Sorumlu Vatandaslik, Agir Kapitalizm ve Yilbasi kutlamalari uzerine6

Dunya nufusu artiyor.. toplumlar kalabaliklasiyor fakat bireyler bunun aksine yalnizlasiyor.  Ideolojilerin icleri bosaliyor , bosaltiliyor. Metaa ya olan ilgi asiri sekilde artiyor ve insani maddeler ve sahip olduklarimiz esir aliyor. hatta cogu zaman insan oldugumuzu unutuveriyoruz. Gecenlerde Medya takipte ceviri yaparken boyle bir haber dustu onume soyle diyordu " Akilli telefonlar" insanlardaki empati duygularini azaltiyor, evet gercekten dogru. Ama keske problemlerimiz bunla sinirli kalsa..ama degil. Degismesi gereken, degistirmemiz gereken koca bir dunya var. Ustelik bunu yaparken de sagduyulu , insancil , bariscil  ve " dual" olmak cok onemli.  Ulus devletin  1940'lara olusmaya baslayan Ulus-devlet, tek bayrak ve dil catisinin 90 yillara gelindiginde yok olmasi   ( ki bu yok olmayi, artan sanayilesme ve teknoloji ve bilgi toplumu hazirladi )  , milletlerin, birbiri ile kaynasmasina sebeb oldu. Tabi ki bu kaynasma , tum toplumlarda meydana gelmedi. Ayni cografyada yer alan ulkeler hatta komsular bile birbirlerinden farkli bir tarihsel gecmise sahip oldular.  Ornegin Azeriler, Sovyetler Birliginden ayrildi ve bunun etkisi ile uzun yillar ana dil olarak Rusca konustular.

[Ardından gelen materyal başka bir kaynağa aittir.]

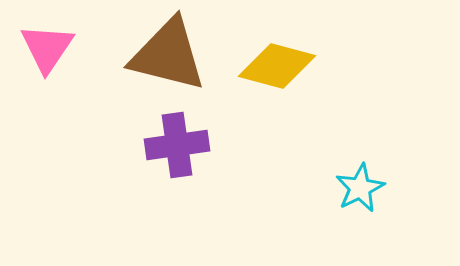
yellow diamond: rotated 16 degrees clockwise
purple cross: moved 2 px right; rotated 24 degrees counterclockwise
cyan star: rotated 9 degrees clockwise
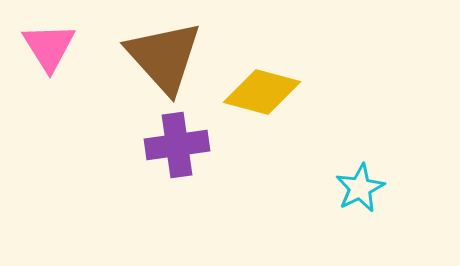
pink triangle: moved 2 px right, 1 px up; rotated 6 degrees counterclockwise
brown triangle: moved 4 px left, 2 px down; rotated 34 degrees clockwise
yellow diamond: moved 15 px left, 26 px down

Su an anadili Azerice olan Azerbaycanda Halkin yuzde 80' i cok iyi seviyede Rusca bilmektedir. ( Ser gibi gozuktu ama hayirmis, Turkler ingilizce dil okullarina 2000'li yillarda gitmeye basladilar .)

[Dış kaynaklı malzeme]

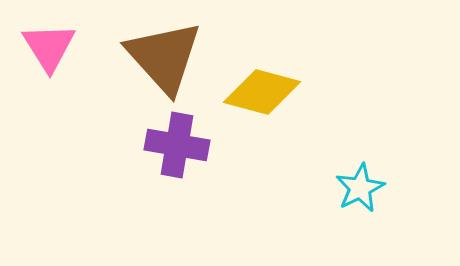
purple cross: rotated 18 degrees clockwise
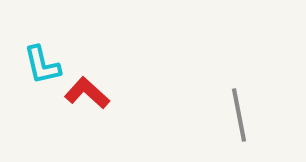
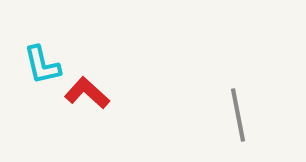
gray line: moved 1 px left
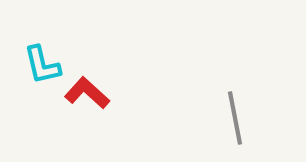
gray line: moved 3 px left, 3 px down
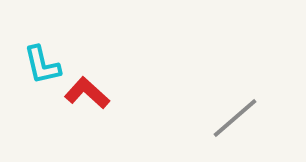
gray line: rotated 60 degrees clockwise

Avrupa, disardan bakildiginda, parcalanmis, ayri ayri , ozerk ya da federal yonetimler gibi gozukse de, aslinda bir cok Avrupa ulkesi kendi icinde dilsel, kulturel, kuralsal ve tarihi bir baga sahip.  Bir cok bakimdan bu bag, Turkler arasinda Cumhuriyet tarihinden beri olusan bagdan cok daha guclu.  Bu bagi anlamak icin, size " kavramlarin ve konseptlerin"  bir duyguyu ifade etmede, bir gercegi anlatmada" ne kadar farkli anlamlara gelebilecegini belirtmek isterim.  Bu noktada somut ornekler vererek konuyu aydinlatmak isterim. Amacim anlattiklarimla sizi ikna etmek degil, sadece bilmediginiz ya da ogrenmekten kacindiginiz bazi gercekleri soylemektir.  Sorumlu vatandaslik kavramini duymussunuzdur , Ingilizcede " responsible citizen ya da citizen in charge "  diye gecer.  Bu kisaca su demektir:  Devlet , buyuk ve guclu bir mekanizma olmasina ragmen, aslinda her yere yetisemez yani devlet bir ahtapot degildir ve bazi konularda o ulkenin vatandasinin sorumluluk almasi gerekir.  Bu birinci boyutu. 2. boyutu ise, bir devlete ve millete bagli, kendisini vatandas olarak tanimlayan kimse, devlet kendisine bazi uyarilarda bulunmadan ve birseyleri hatirlatmadan, kendisi gorevini ifa etmesi gerekir. Basit ornekle aciklarsak,  Fatura geldiginde gununde yatirmasi, Maasi eksik yattiginda karsi tarafi dava etmesi, vergi kacirmamasi vergi vermesi, kacak elektrik kullanmayip, faturasina ne geldiyse onu odemesi.  Bu , sorumlu vatandasligin ilk basamagidir. 2. Basamakta ise daha agir mesuliyetler gerekebilir fakat bunlarin o kisiye agir gelmemesi lazim, cunku kisi, bu ulkede dogmustur ve bu dili konusmaktadir.  2. basamakta ise , ornegin Oy kullanimi vardir. Vatandas , her yil oyu nasil kullanirim diye devleti soru yagmuruna tutup rahatsiz edemez ( oy sistemi degisse bile ) Devlet cok buyuk bir degisiklik yapmadigi surece secimler sabah baslar ve aksam biter, sandiklar kapanir.  Sorumlu vatandas " Kahvaltimi yaparim Tv mi izlerim sonra kullanirim" demez, dememeli. Aksine, sabahin erken saatinde oyunu kullanmali.  Demokrasilerde , hukumetlerin en cok dusundugu sey, secimlerdeki katilim oranlaridir. ( Ornegin gecen secimlerde Turkiyede katilim orani iyi idi )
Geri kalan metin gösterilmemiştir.